(Alıntılanan Metin):
-----

Olayın Gerçek Failleri Kim?
“Saldırılar kimin işine yarıyor?” sorusundan yola çıkarak “Olayın gerçek failleri kimlerdir?” noktasında komplo teorileri üretmek, saldırıya neden olan “ANA SEBEBİ” unutturmaya çalışmaktan başka bir şey değildir.
İsrail’in, Amerika’nın, Emperyalist Avrupalı siyasetçilerin “İslam Düşmanlığını körüklemek’ maksadıyla böylesine sansasyonel olaylara ihtiyacı olduğunu tespit etmek için filozof(!) yada gazeteci(!) olmaya lüzum yok. Bu zaten herkesin bildiği bir gerçek.
Saldırıyı “Azmettirenin” Emperyalist Hristiyan Batı ve onu gaza getiren “Siyonist Yahudi Basının” olduğu noktasında hiç kimsenin bir şüphesi ve tereddütü yok ki zaten!
Bu saldırının azmettireni, tahrik edeni, kaşıyanı bellidir. Lanetlemek ve kınamak için asıl suçluyu bulmak isteyen varsa; Batı’nın utanmaz ve ahlâksız yüzüne baksın.
Evet, bu saldırılar Siyonist İsrail’in ve Emperyalist Hristiyan siyasetçilerin işine yarayabilir. Batı’nın İslam düşmanlığını köpürtmek istemesi demek; bu olayı baştan sona planlayan, yürüten ve sonuca vardıranın her zaman onlar olduğu anlamına gelmez.
Müslümanların Böyle Profesyonel Bir Saldırıya Güçleri Yeter mi?

-----

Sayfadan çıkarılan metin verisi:
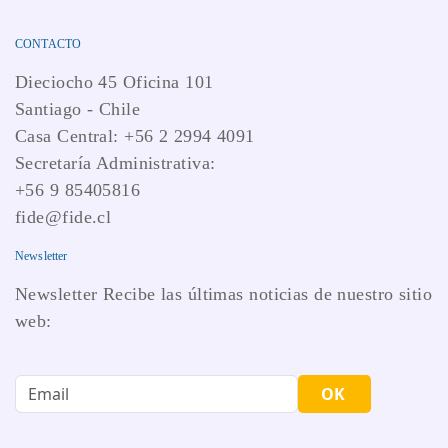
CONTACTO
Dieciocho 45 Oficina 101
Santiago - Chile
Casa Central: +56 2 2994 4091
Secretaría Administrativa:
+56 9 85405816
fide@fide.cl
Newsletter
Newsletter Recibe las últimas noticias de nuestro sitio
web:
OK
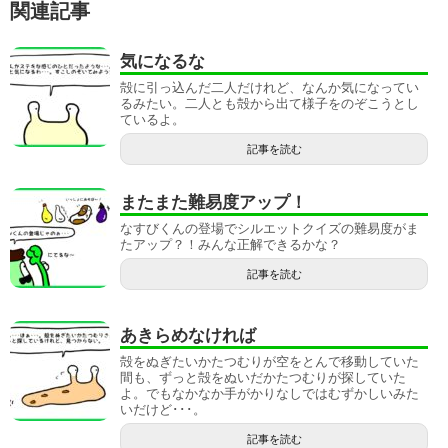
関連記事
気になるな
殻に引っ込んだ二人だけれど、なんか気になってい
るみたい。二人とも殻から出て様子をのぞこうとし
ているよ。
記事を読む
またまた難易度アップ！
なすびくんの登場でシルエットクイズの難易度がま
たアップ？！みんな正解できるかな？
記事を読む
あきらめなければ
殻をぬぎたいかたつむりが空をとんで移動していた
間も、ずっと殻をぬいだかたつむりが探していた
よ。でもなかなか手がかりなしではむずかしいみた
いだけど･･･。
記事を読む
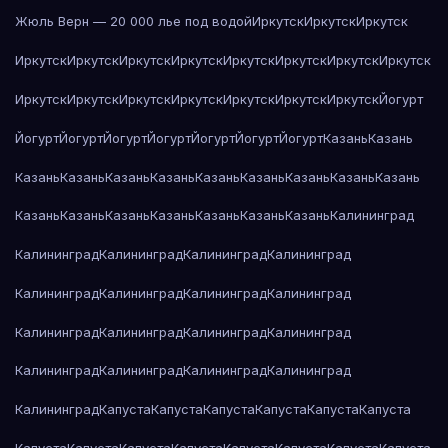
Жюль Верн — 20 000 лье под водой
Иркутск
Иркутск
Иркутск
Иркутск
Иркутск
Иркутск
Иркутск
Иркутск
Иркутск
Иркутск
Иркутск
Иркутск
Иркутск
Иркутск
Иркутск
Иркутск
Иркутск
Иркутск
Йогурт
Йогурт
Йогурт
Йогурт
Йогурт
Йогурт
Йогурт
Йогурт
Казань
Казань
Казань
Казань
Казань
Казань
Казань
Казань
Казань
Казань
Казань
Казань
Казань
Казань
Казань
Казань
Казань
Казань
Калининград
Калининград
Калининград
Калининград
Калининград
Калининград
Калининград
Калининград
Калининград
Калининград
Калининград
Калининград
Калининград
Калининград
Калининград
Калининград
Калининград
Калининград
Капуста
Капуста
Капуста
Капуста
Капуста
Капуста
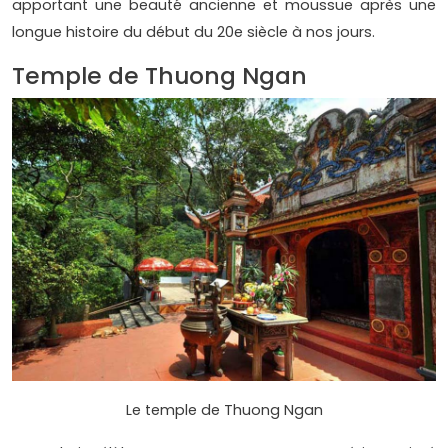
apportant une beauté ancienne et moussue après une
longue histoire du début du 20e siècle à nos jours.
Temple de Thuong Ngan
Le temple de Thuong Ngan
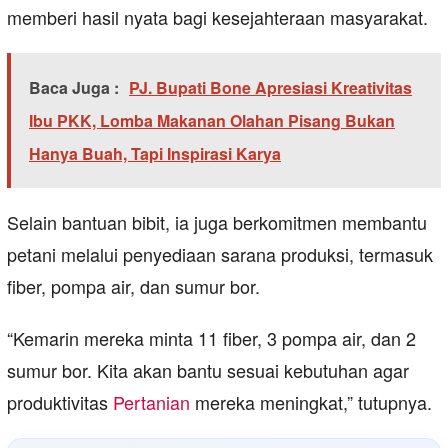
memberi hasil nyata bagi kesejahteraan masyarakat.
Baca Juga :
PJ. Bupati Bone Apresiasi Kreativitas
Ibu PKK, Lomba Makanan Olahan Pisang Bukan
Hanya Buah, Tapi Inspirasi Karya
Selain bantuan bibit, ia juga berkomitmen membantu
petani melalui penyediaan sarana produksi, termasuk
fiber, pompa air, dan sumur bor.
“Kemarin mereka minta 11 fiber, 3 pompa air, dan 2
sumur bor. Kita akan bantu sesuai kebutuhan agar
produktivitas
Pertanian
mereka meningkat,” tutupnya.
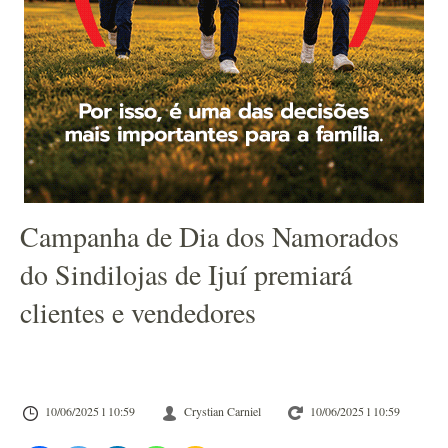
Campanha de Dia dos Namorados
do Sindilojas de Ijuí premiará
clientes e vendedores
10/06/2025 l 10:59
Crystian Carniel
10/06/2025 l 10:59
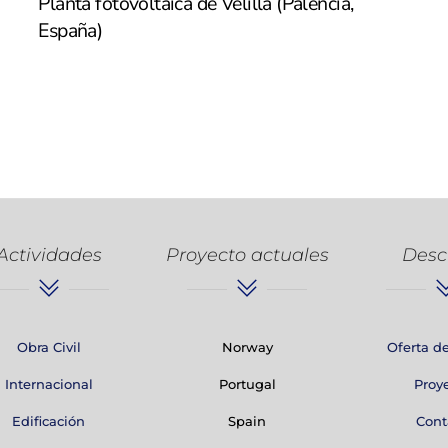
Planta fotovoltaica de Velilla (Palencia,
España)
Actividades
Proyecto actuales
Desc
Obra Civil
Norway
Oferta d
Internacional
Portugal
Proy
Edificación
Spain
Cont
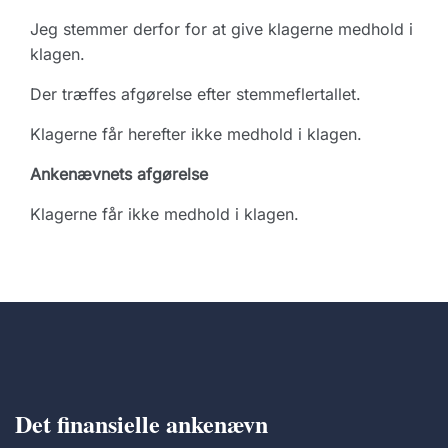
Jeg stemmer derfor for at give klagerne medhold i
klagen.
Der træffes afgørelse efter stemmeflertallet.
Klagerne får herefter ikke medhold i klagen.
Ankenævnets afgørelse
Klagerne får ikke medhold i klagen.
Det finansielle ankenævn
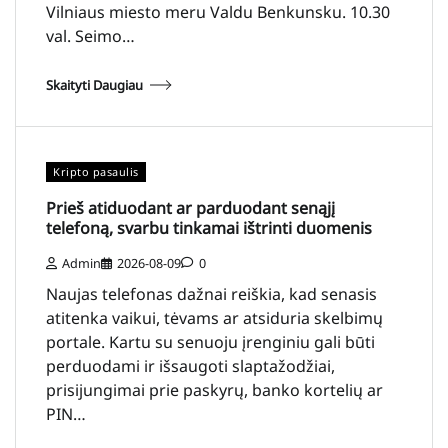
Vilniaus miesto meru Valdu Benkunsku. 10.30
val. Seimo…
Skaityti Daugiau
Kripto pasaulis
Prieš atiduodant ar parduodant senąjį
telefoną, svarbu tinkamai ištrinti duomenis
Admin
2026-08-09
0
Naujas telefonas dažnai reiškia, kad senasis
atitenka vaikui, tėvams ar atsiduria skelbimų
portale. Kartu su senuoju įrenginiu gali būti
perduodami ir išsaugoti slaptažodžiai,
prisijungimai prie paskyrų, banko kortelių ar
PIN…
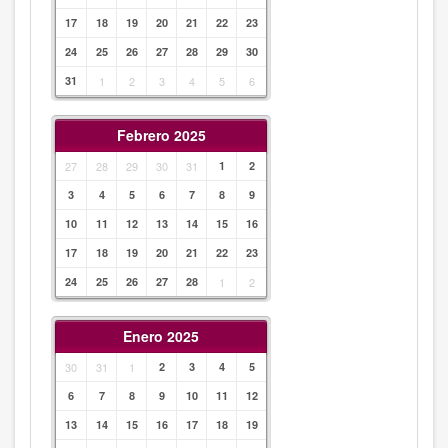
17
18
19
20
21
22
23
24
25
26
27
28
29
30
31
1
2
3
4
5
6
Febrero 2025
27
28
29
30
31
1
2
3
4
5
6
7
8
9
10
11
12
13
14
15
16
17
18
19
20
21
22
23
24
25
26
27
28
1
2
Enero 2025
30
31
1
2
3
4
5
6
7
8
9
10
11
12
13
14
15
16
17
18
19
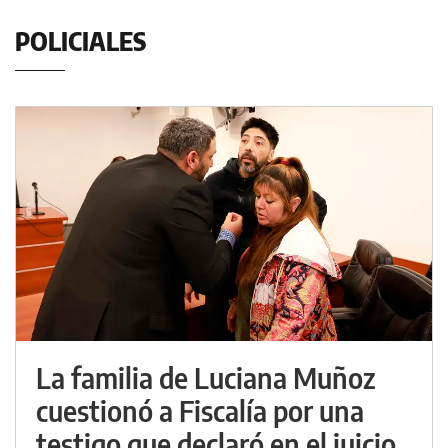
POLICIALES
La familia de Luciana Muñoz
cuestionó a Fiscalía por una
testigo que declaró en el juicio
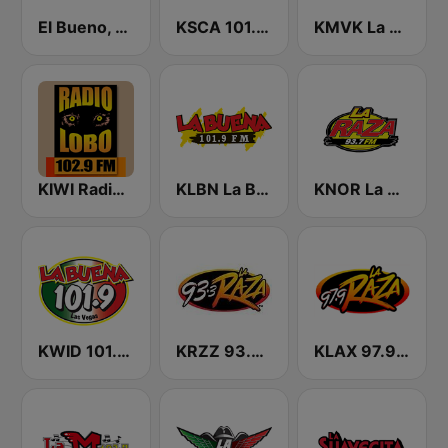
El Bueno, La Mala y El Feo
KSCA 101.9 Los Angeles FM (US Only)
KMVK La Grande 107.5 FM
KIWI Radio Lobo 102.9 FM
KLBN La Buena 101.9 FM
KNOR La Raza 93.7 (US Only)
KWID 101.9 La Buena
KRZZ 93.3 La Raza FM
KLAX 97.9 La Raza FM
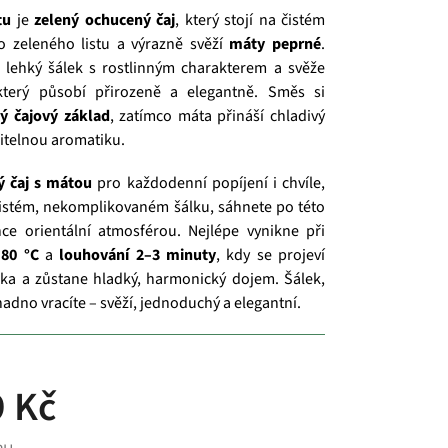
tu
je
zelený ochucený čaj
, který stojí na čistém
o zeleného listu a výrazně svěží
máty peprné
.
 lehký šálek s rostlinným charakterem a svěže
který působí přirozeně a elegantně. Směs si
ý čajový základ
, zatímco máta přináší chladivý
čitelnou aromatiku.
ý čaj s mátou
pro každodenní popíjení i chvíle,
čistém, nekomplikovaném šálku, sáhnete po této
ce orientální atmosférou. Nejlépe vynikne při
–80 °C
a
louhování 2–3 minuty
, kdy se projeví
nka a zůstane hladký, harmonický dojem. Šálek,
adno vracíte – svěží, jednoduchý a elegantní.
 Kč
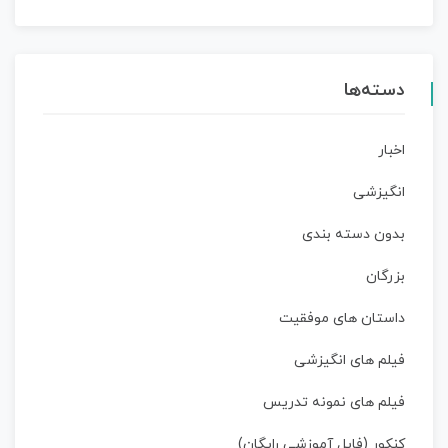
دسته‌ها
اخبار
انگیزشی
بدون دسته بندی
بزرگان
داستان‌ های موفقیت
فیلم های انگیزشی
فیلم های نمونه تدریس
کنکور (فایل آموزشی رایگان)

-----

(Görev Tanımı): Saldırının faillerini tartışan metinde "Olayın Gerçek Failleri Kim?" sözlerini içeren yerle açılıp "yok ki zaten!" ile kapanan bölümü hiçbir değişiklik yapmadan döndürün.

(Sonuç):
Olayın Gerçek Failleri Kim?
“Saldırılar kimin işine yarıyor?” sorusundan yola çıkarak “Olayın gerçek failleri kimlerdir?” noktasında komplo teorileri üretmek, saldırıya neden olan “ANA SEBEBİ” unutturmaya çalışmaktan başka bir şey değildir.
İsrail’in, Amerika’nın, Emperyalist Avrupalı siyasetçilerin “İslam Düşmanlığını körüklemek’ maksadıyla böylesine sansasyonel olaylara ihtiyacı olduğunu tespit etmek için filozof(!) yada gazeteci(!) olmaya lüzum yok. Bu zaten herkesin bildiği bir gerçek.
Saldırıyı “Azmettirenin” Emperyalist Hristiyan Batı ve onu gaza getiren “Siyonist Yahudi Basının” olduğu noktasında hiç kimsenin bir şüphesi ve tereddütü yok ki zaten!